Ma andiamo ancora un pochino più indietro, qui vi inserisco la Lettera Raccomandata che ho ricevuto dai legali di SDL Centrostudi e per conoscenza è stata inviata anche alla Brown Editore SPA proprietaria del sito e del forum finanzaonline che tra gli altri ospita il thread “Pareri su “SDL centrostudi SpA””  e ancora oggi ospita il blog deborahbetti.it , com’è vedere per credere! Guardate da voi.

Uhm…! Cambio di strategia molto interessante questo di SDL Centrostudi, sarà perchè una querela deve essere sostenuta da prove vere per poterla presentare?

Nell’atto SDL Centrostudi riporta tutto un elenco di post tra il sito deborahbetti.it, consulenzadebito.it …ma nulla più per quanto riguarda quelli sul forum di Finanzaonline di proprietà della Brown Editore Spa...

Qual’è il rischio di presentare una querela non ben sostenuta, poco autorevole, senza vere prove?
Giusto, l’archiviazione, come nel caso proprio del Dott Gennaro Baccile presidente nazionale di SOS Utenti che ho documentato nei precedenti post e per il quale ho avuto qui autorizzazione alla pubblicazione del documento del Tribunale di Chieti di Richiesta di Archiviazione  del 28 Aprile 2015.

Ultime due cose:
per quanto mi riguarda l’appuntamento alla prossima puntata della storia tra deborahbetti.it e SDL Centrostudi SPA è per il 28 Gennaio 2016 visto che è stato presentato ricorso …quindi questo è uno stay tuned!

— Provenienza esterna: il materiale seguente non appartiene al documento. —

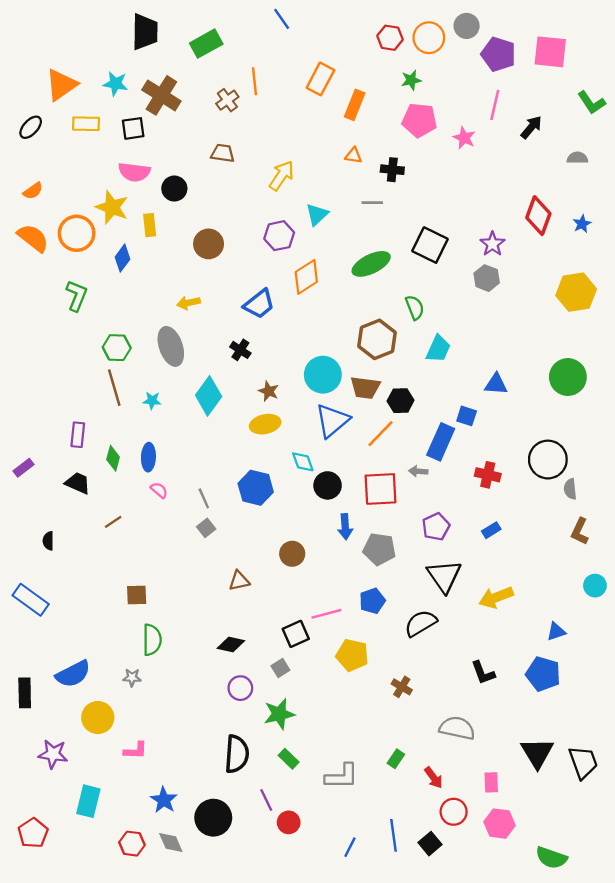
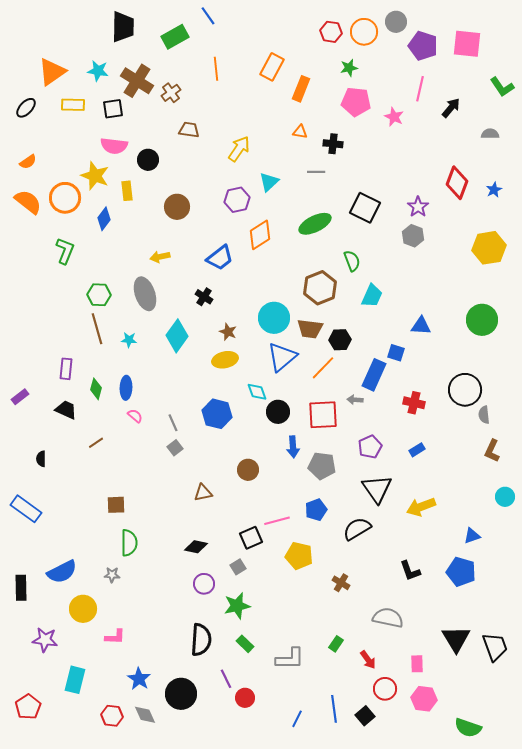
blue line: (282, 19) -> (208, 16), moved
brown cross: (227, 100) -> (171, 93), moved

Per SDL Centrostudi, tutti …ma preferirei l’intervento dei piani alti, Avv Serafino Di Loreto, Michele Rondinelli, Massimo Meloni, Biagio Riccio e Dott. Stefano Pigolotti e Dott. Pietro Calabrò, piuttosto che Sig.r Sandro Musso – siete tutti invitati al contradditorio in questo spazio web di mia proprietà così come da Voi reclamato a pagina 6 del Ricorso per provvedimento d’urgenza EX ART. 700 c.p.c. riporto:

“Nell’esercitare il suo diritto di cronaca e di manifestazione di un’opinione la Betti incorre nel reato, proprio perchè, senza alcun contradditorio a far da contrappeso, solipsisticamente naviga sul web e autoreferenzialmente si propone come paladina dei presunti vessati”

I vessati Vi hanno scritto milioni di mail e pec che ancora oggi attendono risposte, sono tantissime darò spazio anche a queste, una sezione “Lettere a …” così possiamo pubblicarle tutte.
Anche in questo spazio, magari Vi è sfuggito Vi è sempre stato chiesto di intervenire, Vi rinnovo l’invito!